La référence à la "légitimité" fait allusion à l'importance du vote de l'ANC pour toute décision politique comme la formation d'un nouveau gouvernement. Au sujet des déclarations de M. Valls, M. Jebali a jugé "l'incident clos" étant donné qu'il a exprimé son mécontentement à l'ambassadeur de France dès jeudi.

La Tunisie est dirigée depuis l'élection de la Constituante en octobre 2011 par une coalition entre Ennahda et deux petits partis de centre-gauche, dont celui du président. Faute de compromis sur la nature du futur régime, l'élaboration de la nouvelle Constitution par l'ANC est paralysée.

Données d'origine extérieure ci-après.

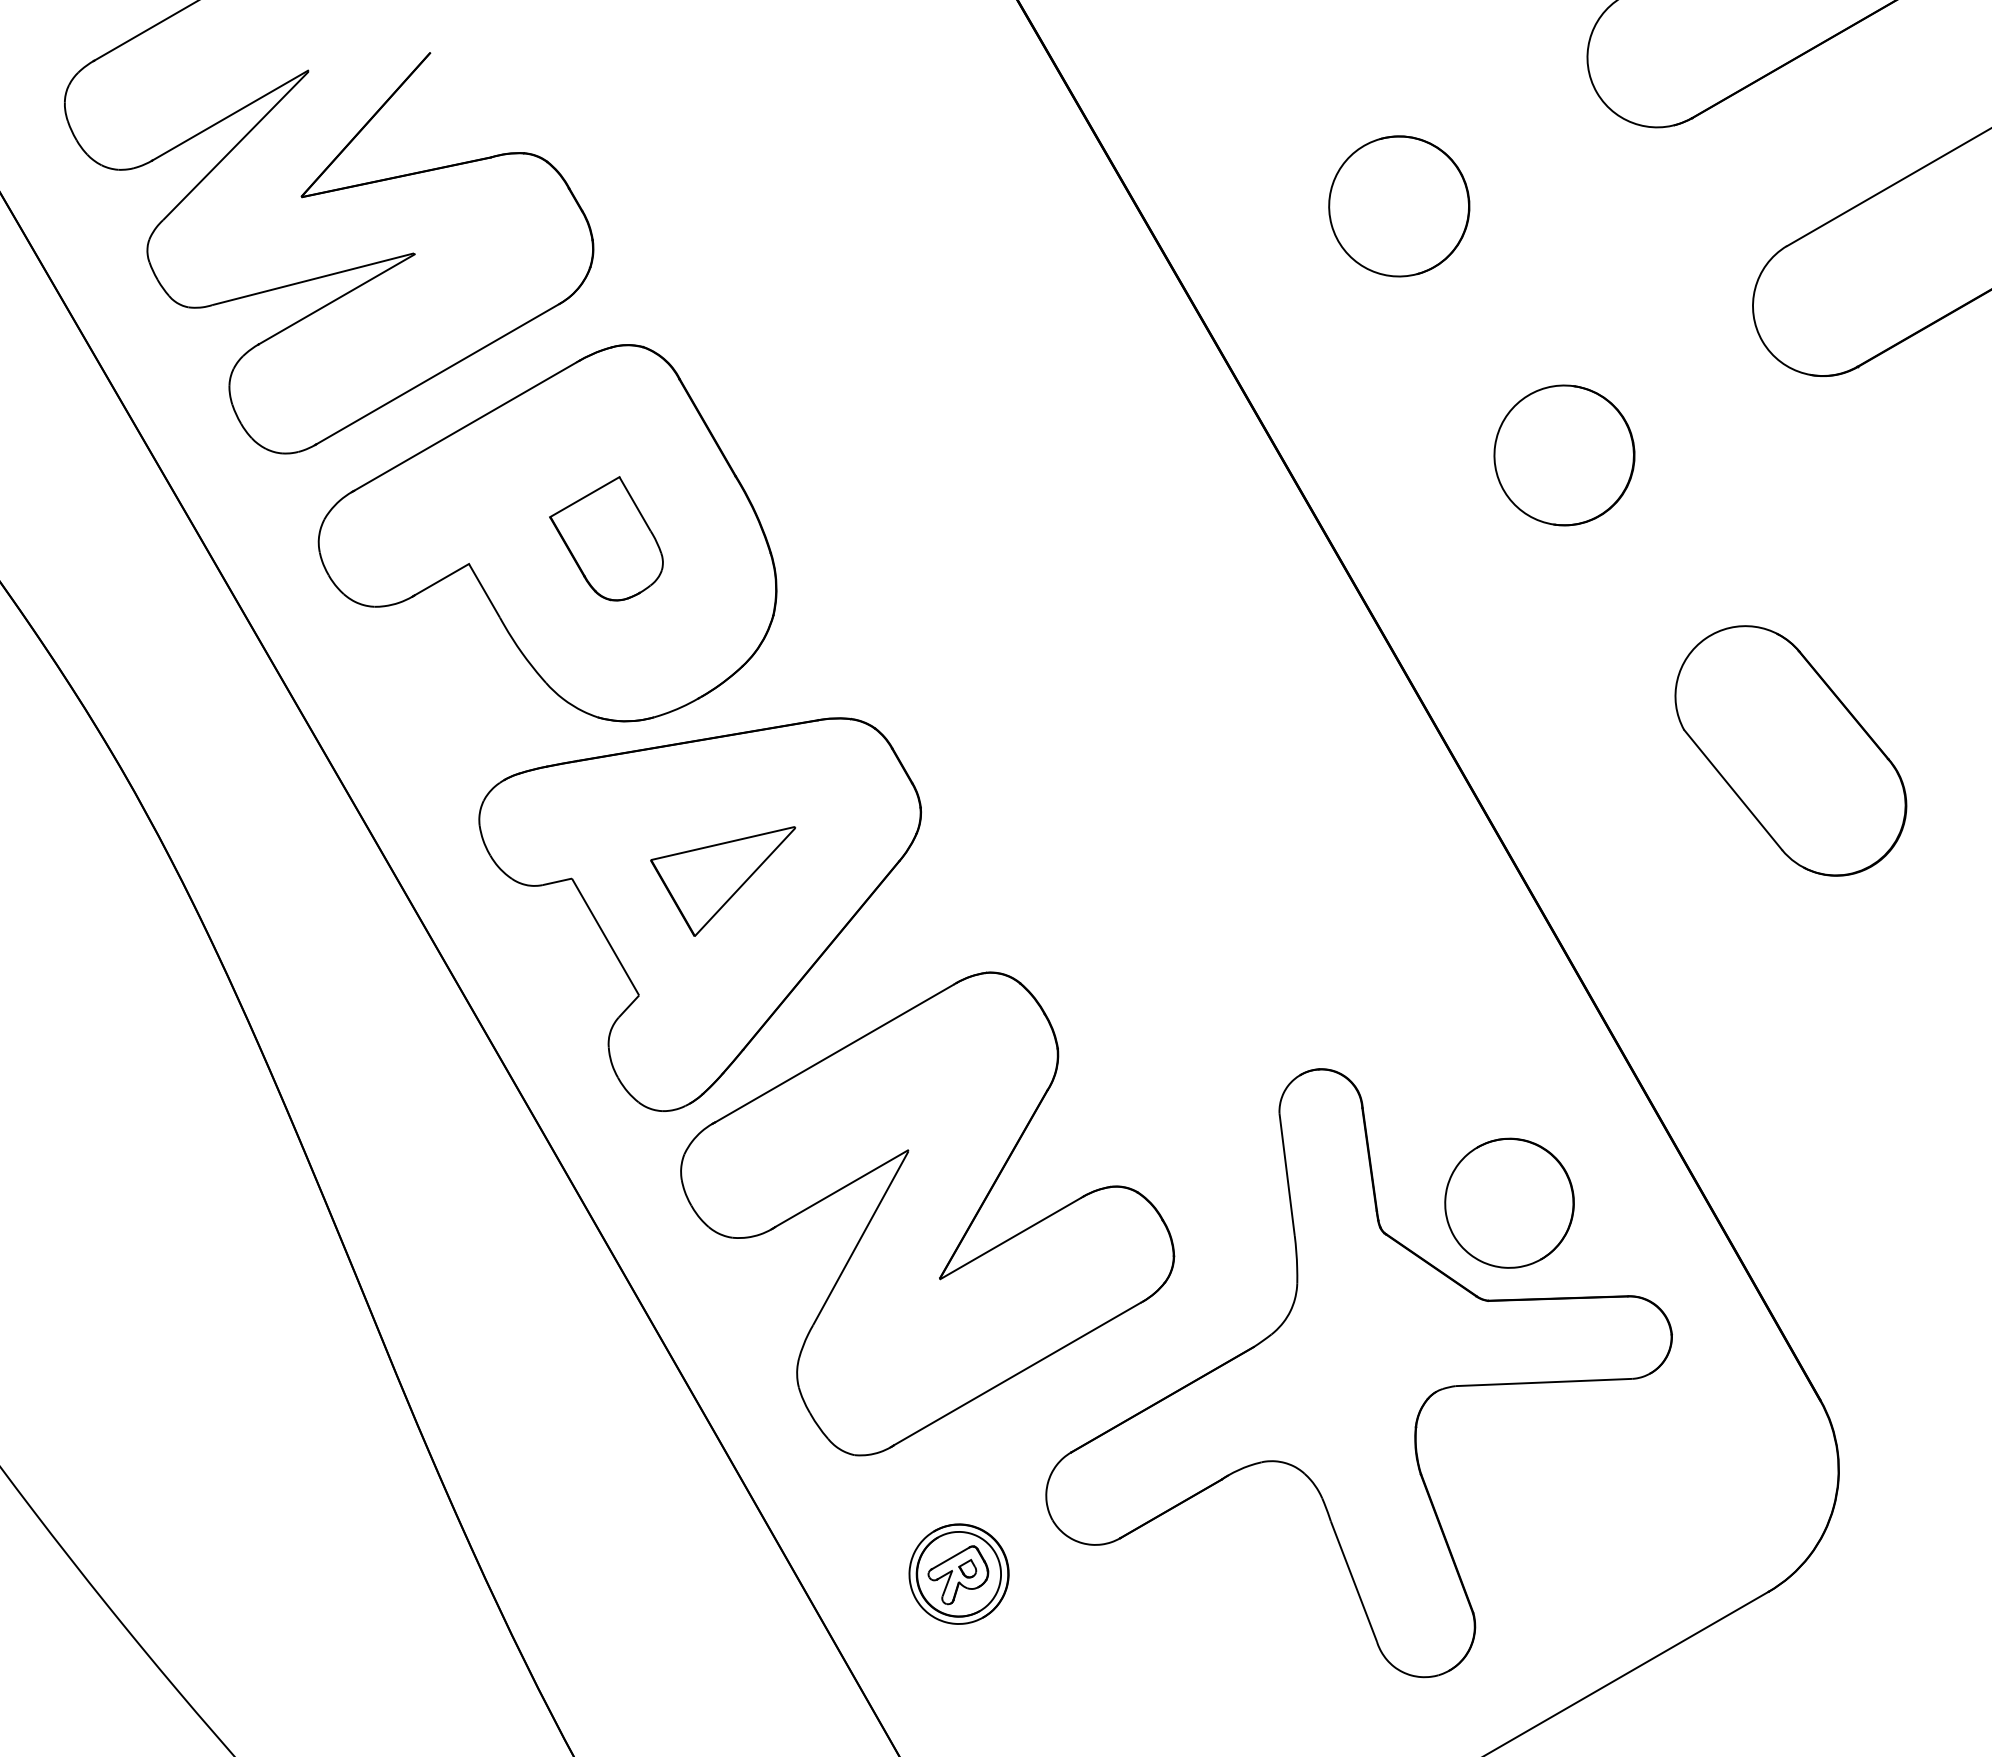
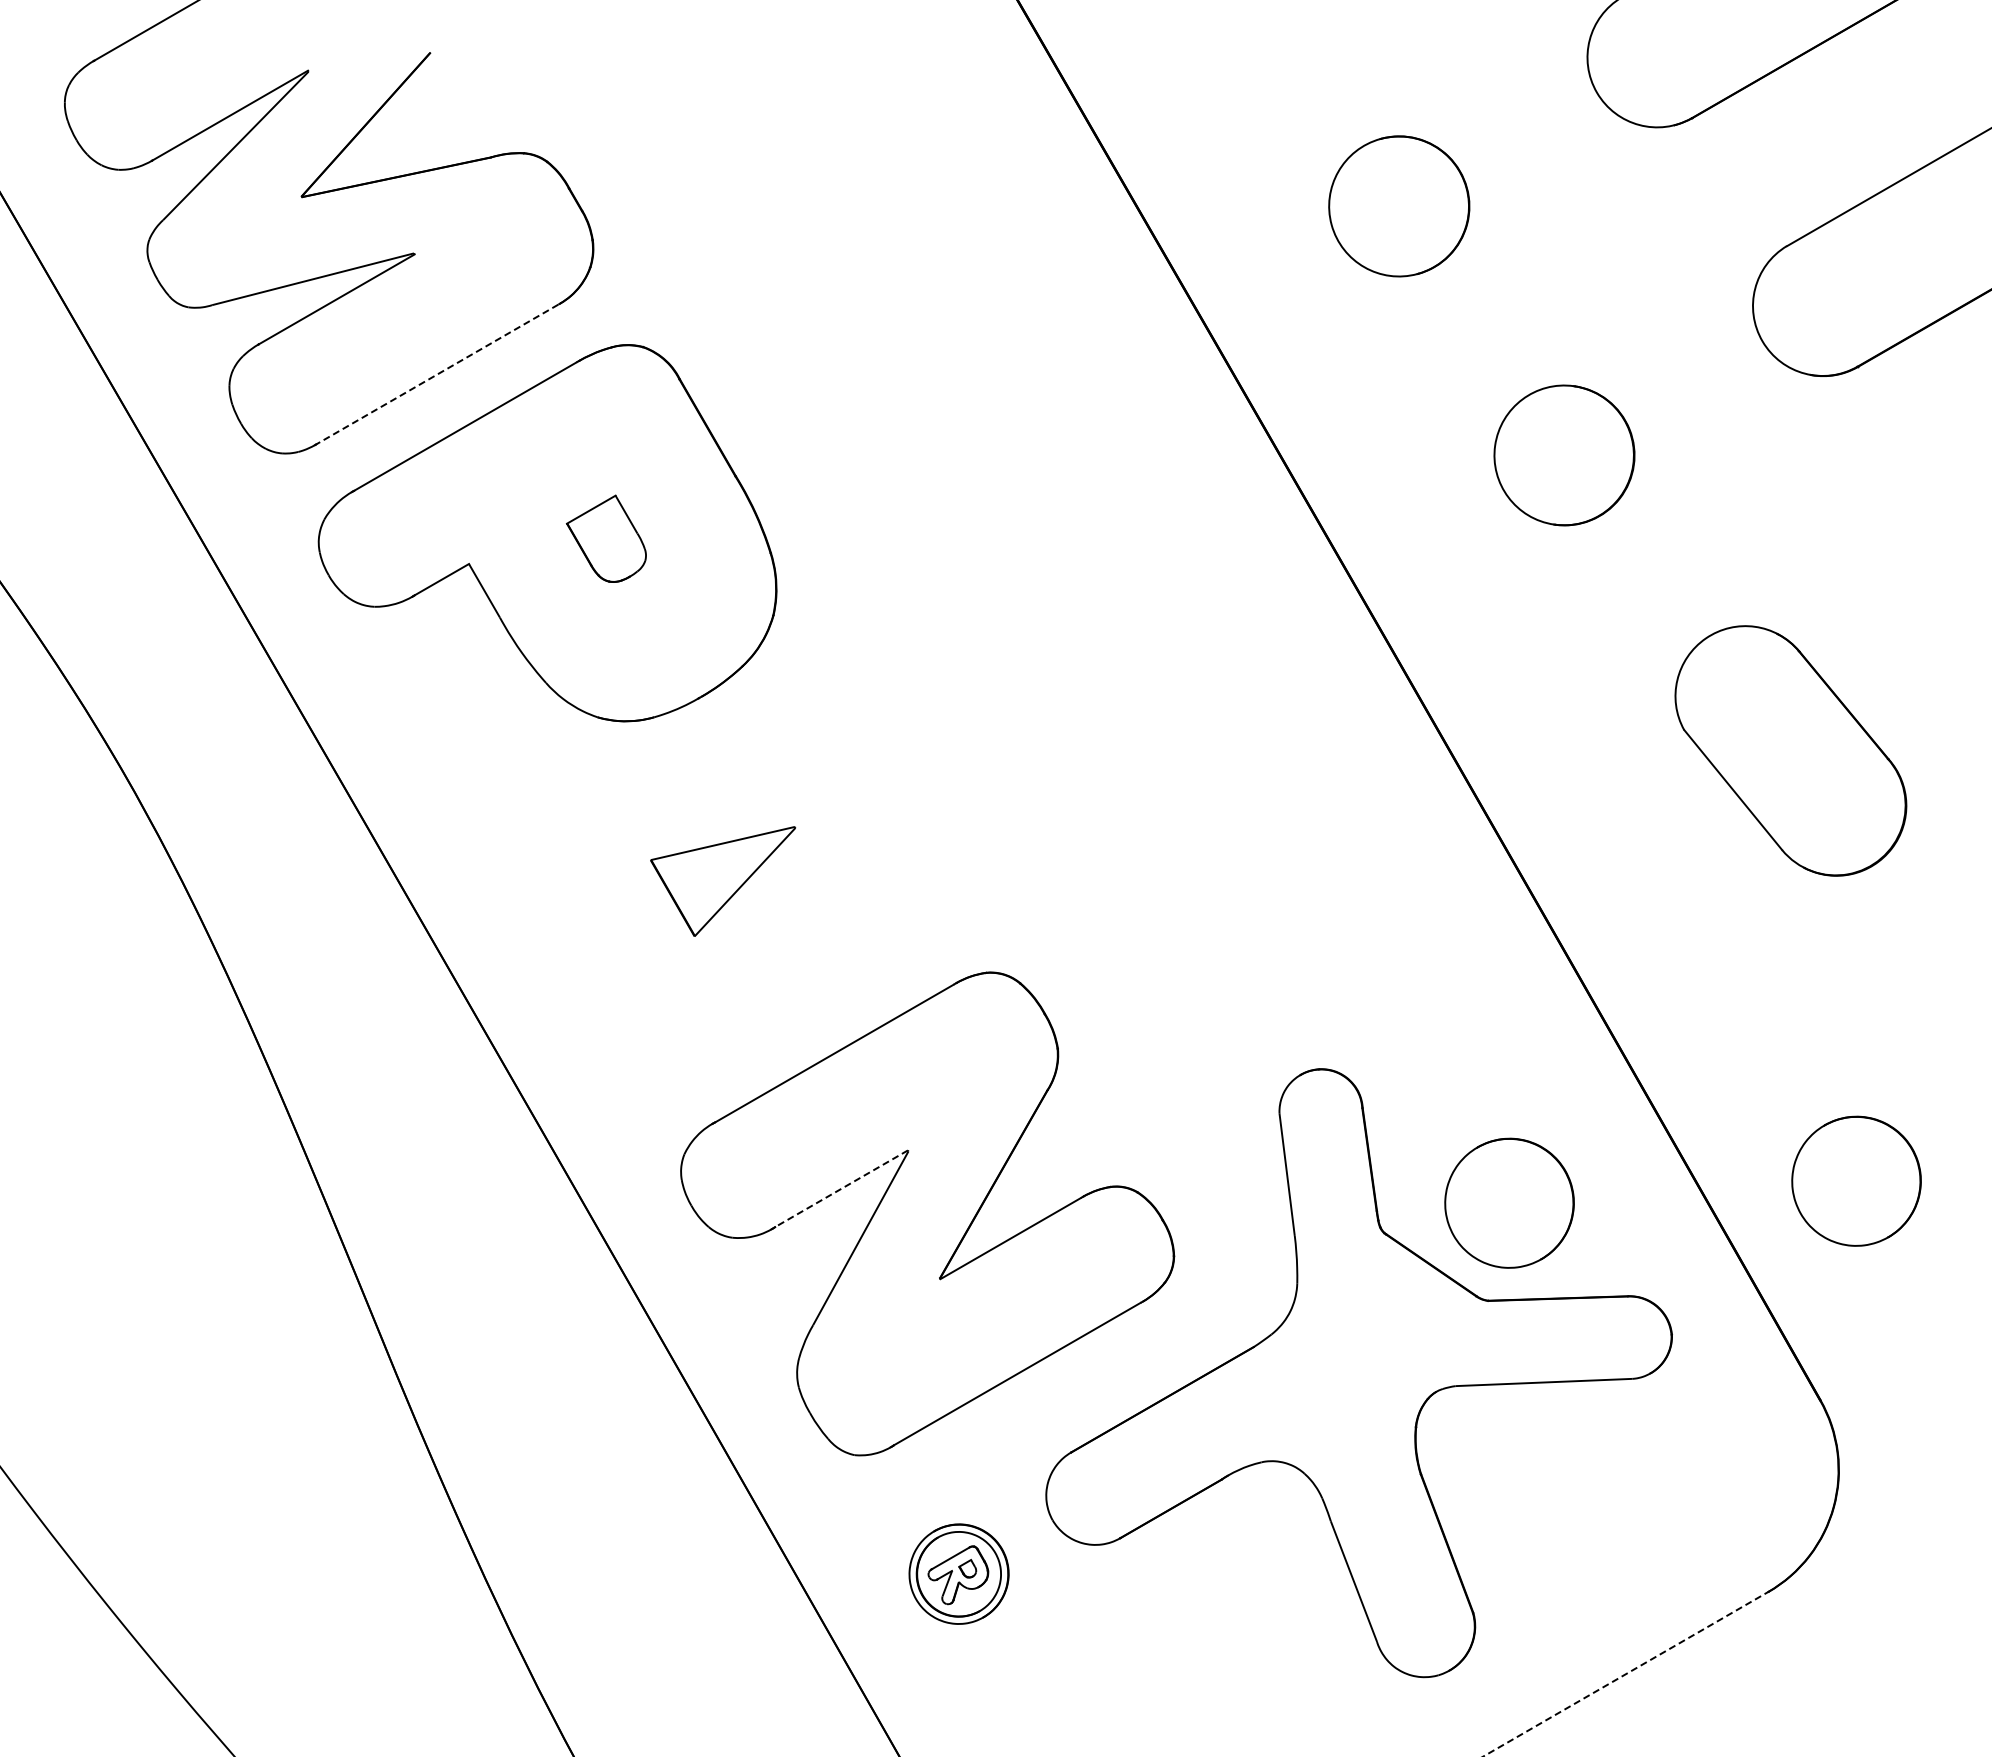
line at (437, 374): solid -> dashed
part at (606, 538) size: 115x126 px -> 81x89 px
part at (699, 914): present -> none
part at (1856, 1180): none -> present
line at (841, 1188): solid -> dashed
line at (1625, 1674): solid -> dashed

Ces remous s'ajoutent à la multiplication des conflits sociaux en raison du chômage et de la misère, deux facteurs clés de la révolution de 2011 qui a renversé Zine Al Abidine Ben Ali. Sans oublier l'essor des groupuscules jihadistes responsables d'attaques sanglantes, dont celle contre l'ambassade américaine en septembre.

La mobilisation islamiste samedi est la première depuis le meurtre mercredi à Tunis de Chokri Belaïd, qui a été enterré la veille en présence de plusieurs dizaines de milliers de personnes scandant des slogans hostiles à Ennahda.

Signe que les autorités redoutent de nouveaux débordements, l'armée a été déployée samedi, la Tunisie vivant sous le régime de l'état d'urgence depuis 2011. Le parti islamiste a nié toute responsabilité dans l'assassinat de l'opposant, alors que des milices pro-pouvoir, la Ligue de protection de la révolution, sont accusées d'attaquer opposants et militants syndicaux.

Rached Ghannouchi lui a rendu hommage samedi en qualifiant sa mort de crime "contre-révolutionnaire". Le meurtre a déclenché une vague de violences à travers le pays qui a coûté la vie à un policier.